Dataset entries
*** Block opens ***

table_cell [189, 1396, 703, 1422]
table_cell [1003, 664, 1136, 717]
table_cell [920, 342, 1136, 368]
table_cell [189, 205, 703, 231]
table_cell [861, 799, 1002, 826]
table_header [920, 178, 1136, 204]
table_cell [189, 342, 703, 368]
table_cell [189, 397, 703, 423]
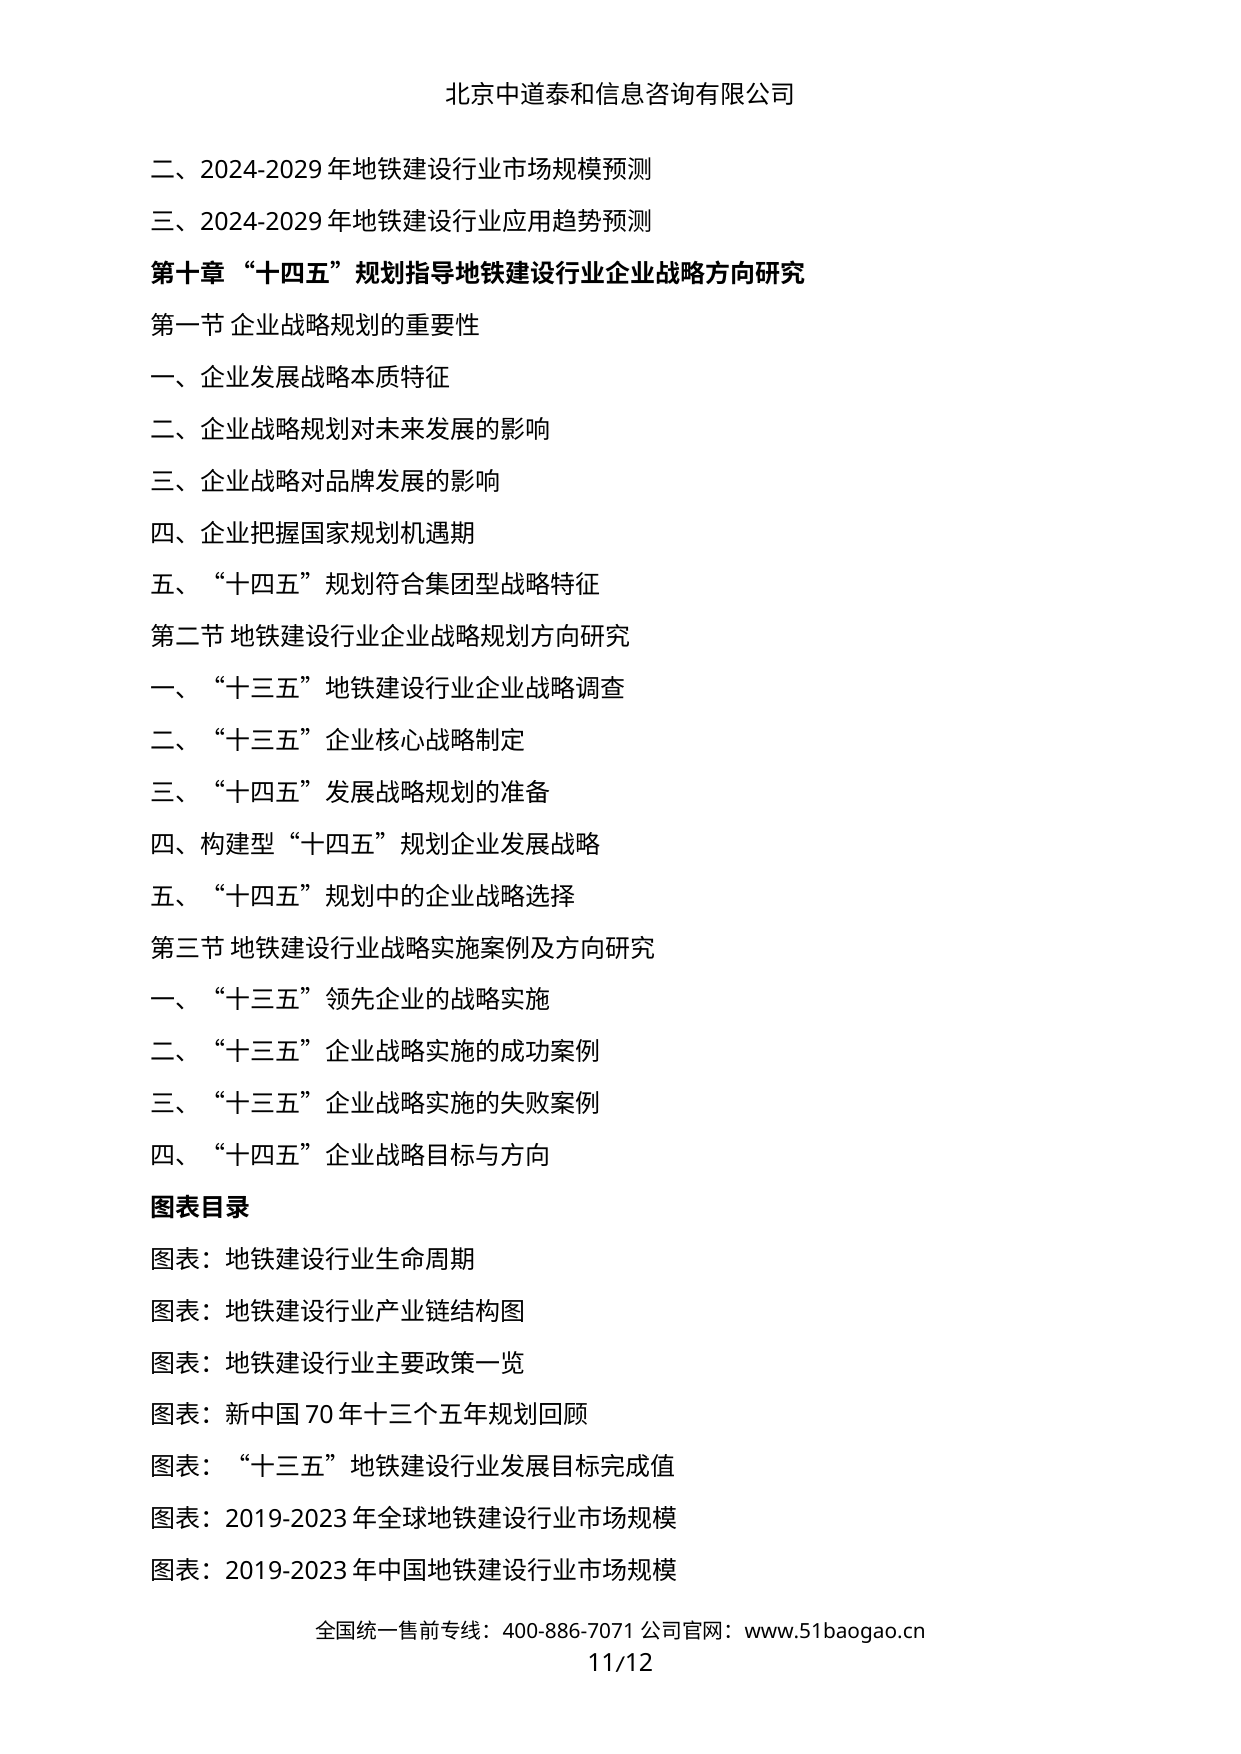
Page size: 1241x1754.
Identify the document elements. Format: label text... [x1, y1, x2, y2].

text 一、“十三五”地铁建设行业企业战略调查 [150, 669, 1090, 705]
text 二、“十三五”企业核心战略制定 [150, 721, 1090, 757]
text 图表：地铁建设行业生命周期 [150, 1239, 1090, 1276]
text 三、2024-2029年地铁建设行业应用趋势预测 [150, 202, 1090, 238]
text 图表：2019-2023年中国地铁建设行业市场规模 [150, 1551, 1090, 1587]
text 四、构建型“十四五”规划企业发展战略 [150, 824, 1090, 861]
text 三、“十三五”企业战略实施的失败案例 [150, 1084, 1090, 1120]
text 第一节 企业战略规划的重要性 [150, 306, 1090, 342]
text 图表：新中国70年十三个五年规划回顾 [150, 1395, 1090, 1431]
text 一、“十三五”领先企业的战略实施 [150, 980, 1090, 1016]
text 图表：“十三五”地铁建设行业发展目标完成值 [150, 1447, 1090, 1483]
text 四、企业把握国家规划机遇期 [150, 513, 1090, 549]
text 图表：地铁建设行业产业链结构图 [150, 1291, 1090, 1327]
text 图表目录 [150, 1187, 1090, 1224]
text 二、2024-2029年地铁建设行业市场规模预测 [150, 150, 1090, 186]
text 一、企业发展战略本质特征 [150, 357, 1090, 394]
text 三、企业战略对品牌发展的影响 [150, 461, 1090, 497]
text 二、“十三五”企业战略实施的成功案例 [150, 1032, 1090, 1068]
text 三、“十四五”发展战略规划的准备 [150, 772, 1090, 809]
text 图表：地铁建设行业主要政策一览 [150, 1343, 1090, 1379]
text 四、“十四五”企业战略目标与方向 [150, 1136, 1090, 1172]
text 五、“十四五”规划符合集团型战略特征 [150, 565, 1090, 601]
text 图表：2019-2023年全球地铁建设行业市场规模 [150, 1499, 1090, 1535]
text 第十章 “十四五”规划指导地铁建设行业企业战略方向研究 [150, 254, 1090, 290]
text 五、“十四五”规划中的企业战略选择 [150, 876, 1090, 912]
text 第二节 地铁建设行业企业战略规划方向研究 [150, 617, 1090, 653]
text 二、企业战略规划对未来发展的影响 [150, 409, 1090, 446]
text 第三节 地铁建设行业战略实施案例及方向研究 [150, 928, 1090, 964]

*** Block closes ***

* Problem
Transcribe only the lines above that start at the line containing "table_cell [1003, 664, 1136, 717]" and end at the line containing "Page size: 1241x1754.". Omit pictures.

* Reply
table_cell [1003, 664, 1136, 717]
table_cell [920, 342, 1136, 368]
table_cell [189, 205, 703, 231]
table_cell [861, 799, 1002, 826]
table_header [920, 178, 1136, 204]
table_cell [189, 342, 703, 368]
table_cell [189, 397, 703, 423]
Page size: 1241x1754.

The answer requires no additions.